:: Directions for this task ::
Could you rewrite the entries below, changing "TOTAL BEDROOMS" to "BEDROOM COUNT" and leaving everything else untouched?

* * *

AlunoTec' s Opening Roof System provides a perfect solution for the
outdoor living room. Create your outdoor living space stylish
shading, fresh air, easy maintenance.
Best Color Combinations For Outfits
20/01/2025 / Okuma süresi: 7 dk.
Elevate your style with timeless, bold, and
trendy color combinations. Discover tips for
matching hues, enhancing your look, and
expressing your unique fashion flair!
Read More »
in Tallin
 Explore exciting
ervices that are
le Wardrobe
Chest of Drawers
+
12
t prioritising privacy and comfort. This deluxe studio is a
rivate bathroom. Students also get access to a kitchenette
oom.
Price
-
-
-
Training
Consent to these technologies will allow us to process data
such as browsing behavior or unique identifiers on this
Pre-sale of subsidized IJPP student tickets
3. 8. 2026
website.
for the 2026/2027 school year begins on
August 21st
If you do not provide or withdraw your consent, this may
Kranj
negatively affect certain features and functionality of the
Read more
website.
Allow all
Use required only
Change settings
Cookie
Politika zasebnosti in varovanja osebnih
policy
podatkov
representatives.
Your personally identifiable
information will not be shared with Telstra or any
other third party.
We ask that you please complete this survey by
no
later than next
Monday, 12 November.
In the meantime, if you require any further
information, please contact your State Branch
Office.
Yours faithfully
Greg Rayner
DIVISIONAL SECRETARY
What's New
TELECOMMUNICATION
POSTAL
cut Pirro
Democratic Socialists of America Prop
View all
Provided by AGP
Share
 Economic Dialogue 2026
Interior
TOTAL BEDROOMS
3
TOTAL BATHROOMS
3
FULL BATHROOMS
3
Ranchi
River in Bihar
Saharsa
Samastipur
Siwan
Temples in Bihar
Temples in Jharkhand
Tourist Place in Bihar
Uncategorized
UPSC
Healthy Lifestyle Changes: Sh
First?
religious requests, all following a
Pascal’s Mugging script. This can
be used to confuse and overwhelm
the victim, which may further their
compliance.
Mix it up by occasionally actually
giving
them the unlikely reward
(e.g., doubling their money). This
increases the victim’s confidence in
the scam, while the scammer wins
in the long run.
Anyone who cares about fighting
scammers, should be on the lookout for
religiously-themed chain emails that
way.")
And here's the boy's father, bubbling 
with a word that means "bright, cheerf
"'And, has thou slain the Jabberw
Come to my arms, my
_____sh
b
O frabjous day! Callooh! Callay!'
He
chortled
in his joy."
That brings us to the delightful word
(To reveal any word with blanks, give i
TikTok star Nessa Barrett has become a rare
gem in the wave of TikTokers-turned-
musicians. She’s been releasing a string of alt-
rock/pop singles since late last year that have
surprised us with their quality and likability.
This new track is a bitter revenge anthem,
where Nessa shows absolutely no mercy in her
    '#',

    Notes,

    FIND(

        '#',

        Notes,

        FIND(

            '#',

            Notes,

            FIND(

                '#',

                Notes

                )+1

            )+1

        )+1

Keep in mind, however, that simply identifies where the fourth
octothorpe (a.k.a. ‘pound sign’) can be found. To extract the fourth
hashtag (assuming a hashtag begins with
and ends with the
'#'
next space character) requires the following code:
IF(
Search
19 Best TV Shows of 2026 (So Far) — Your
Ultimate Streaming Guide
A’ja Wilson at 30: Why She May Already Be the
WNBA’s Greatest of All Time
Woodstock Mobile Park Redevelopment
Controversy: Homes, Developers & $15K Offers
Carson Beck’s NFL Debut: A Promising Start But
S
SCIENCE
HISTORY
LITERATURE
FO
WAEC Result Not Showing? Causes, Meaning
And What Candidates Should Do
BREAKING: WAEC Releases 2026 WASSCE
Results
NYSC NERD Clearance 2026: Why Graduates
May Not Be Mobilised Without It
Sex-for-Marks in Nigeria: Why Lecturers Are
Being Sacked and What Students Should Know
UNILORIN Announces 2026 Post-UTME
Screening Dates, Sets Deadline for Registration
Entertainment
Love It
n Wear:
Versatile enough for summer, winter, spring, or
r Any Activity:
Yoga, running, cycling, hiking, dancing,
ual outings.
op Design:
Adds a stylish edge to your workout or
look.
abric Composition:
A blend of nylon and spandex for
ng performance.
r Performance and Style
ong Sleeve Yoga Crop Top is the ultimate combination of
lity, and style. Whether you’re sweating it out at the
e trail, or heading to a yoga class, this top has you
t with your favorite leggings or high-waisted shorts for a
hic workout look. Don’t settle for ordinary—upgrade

* * *

:: Response below ::
AlunoTec' s Opening Roof System provides a perfect solution for the
outdoor living room. Create your outdoor living space stylish
shading, fresh air, easy maintenance.
Best Color Combinations For Outfits
20/01/2025 / Okuma süresi: 7 dk.
Elevate your style with timeless, bold, and
trendy color combinations. Discover tips for
matching hues, enhancing your look, and
expressing your unique fashion flair!
Read More »
in Tallin
 Explore exciting
ervices that are
le Wardrobe
Chest of Drawers
+
12
t prioritising privacy and comfort. This deluxe studio is a
rivate bathroom. Students also get access to a kitchenette
oom.
Price
-
-
-
Training
Consent to these technologies will allow us to process data
such as browsing behavior or unique identifiers on this
Pre-sale of subsidized IJPP student tickets
3. 8. 2026
website.
for the 2026/2027 school year begins on
August 21st
If you do not provide or withdraw your consent, this may
Kranj
negatively affect certain features and functionality of the
Read more
website.
Allow all
Use required only
Change settings
Cookie
Politika zasebnosti in varovanja osebnih
policy
podatkov
representatives.
Your personally identifiable
information will not be shared with Telstra or any
other third party.
We ask that you please complete this survey by
no
later than next
Monday, 12 November.
In the meantime, if you require any further
information, please contact your State Branch
Office.
Yours faithfully
Greg Rayner
DIVISIONAL SECRETARY
What's New
TELECOMMUNICATION
POSTAL
cut Pirro
Democratic Socialists of America Prop
View all
Provided by AGP
Share
 Economic Dialogue 2026
Interior
BEDROOM COUNT
3
TOTAL BATHROOMS
3
FULL BATHROOMS
3
Ranchi
River in Bihar
Saharsa
Samastipur
Siwan
Temples in Bihar
Temples in Jharkhand
Tourist Place in Bihar
Uncategorized
UPSC
Healthy Lifestyle Changes: Sh
First?
religious requests, all following a
Pascal’s Mugging script. This can
be used to confuse and overwhelm
the victim, which may further their
compliance.
Mix it up by occasionally actually
giving
them the unlikely reward
(e.g., doubling their money). This
increases the victim’s confidence in
the scam, while the scammer wins
in the long run.
Anyone who cares about fighting
scammers, should be on the lookout for
religiously-themed chain emails that
way.")
And here's the boy's father, bubbling 
with a word that means "bright, cheerf
"'And, has thou slain the Jabberw
Come to my arms, my
_____sh
b
O frabjous day! Callooh! Callay!'
He
chortled
in his joy."
That brings us to the delightful word
(To reveal any word with blanks, give i
TikTok star Nessa Barrett has become a rare
gem in the wave of TikTokers-turned-
musicians. She’s been releasing a string of alt-
rock/pop singles since late last year that have
surprised us with their quality and likability.
This new track is a bitter revenge anthem,
where Nessa shows absolutely no mercy in her
    '#',

    Notes,

    FIND(

        '#',

        Notes,

        FIND(

            '#',

            Notes,

            FIND(

                '#',

                Notes

                )+1

            )+1

        )+1

Keep in mind, however, that simply identifies where the fourth
octothorpe (a.k.a. ‘pound sign’) can be found. To extract the fourth
hashtag (assuming a hashtag begins with
and ends with the
'#'
next space character) requires the following code:
IF(
Search
19 Best TV Shows of 2026 (So Far) — Your
Ultimate Streaming Guide
A’ja Wilson at 30: Why She May Already Be the
WNBA’s Greatest of All Time
Woodstock Mobile Park Redevelopment
Controversy: Homes, Developers & $15K Offers
Carson Beck’s NFL Debut: A Promising Start But
S
SCIENCE
HISTORY
LITERATURE
FO
WAEC Result Not Showing? Causes, Meaning
And What Candidates Should Do
BREAKING: WAEC Releases 2026 WASSCE
Results
NYSC NERD Clearance 2026: Why Graduates
May Not Be Mobilised Without It
Sex-for-Marks in Nigeria: Why Lecturers Are
Being Sacked and What Students Should Know
UNILORIN Announces 2026 Post-UTME
Screening Dates, Sets Deadline for Registration
Entertainment
Love It
n Wear:
Versatile enough for summer, winter, spring, or
r Any Activity:
Yoga, running, cycling, hiking, dancing,
ual outings.
op Design:
Adds a stylish edge to your workout or
look.
abric Composition:
A blend of nylon and spandex for
ng performance.
r Performance and Style
ong Sleeve Yoga Crop Top is the ultimate combination of
lity, and style. Whether you’re sweating it out at the
e trail, or heading to a yoga class, this top has you
t with your favorite leggings or high-waisted shorts for a
hic workout look. Don’t settle for ordinary—upgrade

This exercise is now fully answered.